So I was at DH's family's on the weekend, and his youngest-uncle's-wife was showing me pictures of her great-nieces - (fraternal) twins. Turns out they are "test tube babies" as he said - which I take to mean IVF.
So we're talking about IVF in Hong Kong vs Taiwan, how expensive it is ($200 000 HKD!), and how Taiwan has better technology, etc etc, and I realized - wait - I am having this discussion like I normally have it, pretending it doesn't apply to me, but they actually do know we're IF and it does apply to me! They are telling me all this because they think I should/will eventually do IVF. But we don't want to. But we haven't really discussed our IVF policy with DH's family, they just know we've been trying.
And I'm also thinking - Oh, good thing DH's cousin Kay will be doing IVF in Taiwan not HK - but then I have to remember I don't think that is public knowledge, and not to let it slip.
So I felt very turned around they all this truthing/untruthing. I don't like all this lying I do normally when I breezily say, "Oh, maybe we'll have kids next year, after we're done our reno" (have said this for two years now) - but sad fact is, I can't actually say that 'we're trying' without tearing up, and it just isn't appropriate in most circumstances. Like I even leaked a few when I told Dr Nora, who is a medical professional, and probably assumed that is why I was there anyway.
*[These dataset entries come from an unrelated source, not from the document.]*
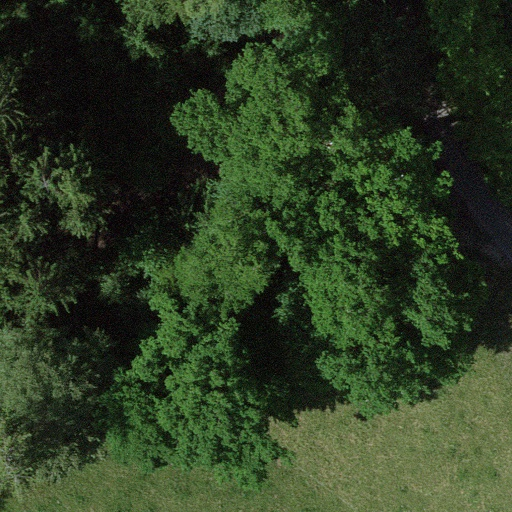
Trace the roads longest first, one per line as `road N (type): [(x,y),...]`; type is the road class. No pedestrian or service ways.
road 1 (track): [(493,215),(361,179),(199,170),(0,305)]
road 2 (unclassified): [(393,0),(434,138),(511,234)]
road 3 (track): [(199,170),(286,0)]
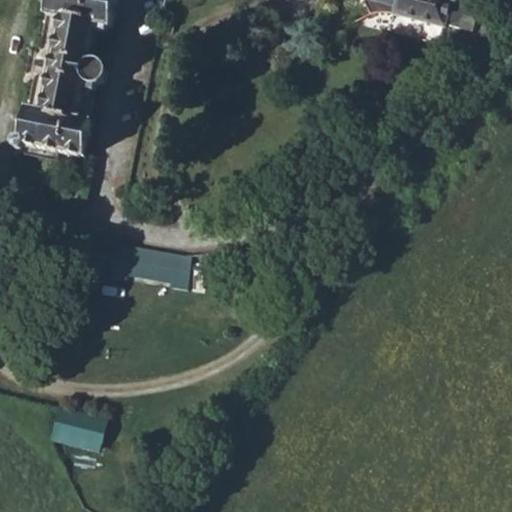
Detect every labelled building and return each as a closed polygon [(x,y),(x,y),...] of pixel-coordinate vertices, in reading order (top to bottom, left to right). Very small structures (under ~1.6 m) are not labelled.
[(29,110),(21,145),(85,159),(92,123),(75,119),(82,79),(85,83),(90,86),(96,87),(101,85),(105,81),(107,76),(107,70),(105,66),(101,62),(96,60),(91,60),(85,63),(93,26),(111,29),(116,0),(50,0),(47,16),(59,19),(40,112),(29,110)] [(360,0),(361,0),(369,0),(371,5),(366,7),(371,22),(375,19),(380,17),(386,15),(393,15),(444,28),(445,24),(461,28),(466,8),(450,4),(450,0),(360,0)] [(461,28),(476,32),(481,12),(466,8),(461,28)] [(110,277),(192,284),(194,251),(112,245),(110,277)] [(104,450),(111,416),(61,406),(54,440),(104,450)]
So that is my story. I hope IF we ever catch, I can be brave and shout from the rooftops how long it took us, and how painful that was - but I'm not sure I will be able to.
So I will leave you with a link to the youtube video you've probably already seen (I know I've seen it at least 5 times), but it makes me cry (like in an "Aw that's so beautiful!" way) every time! (Like, I pretty much cried for 5 minutes when I watched it on the weekend, gearing up for my cousin's wedding coming up this weekend!)
Oh! And HUGE congrats to Tishi on the birth of her new baby girl Sadie! Can't wait to hear the birth story!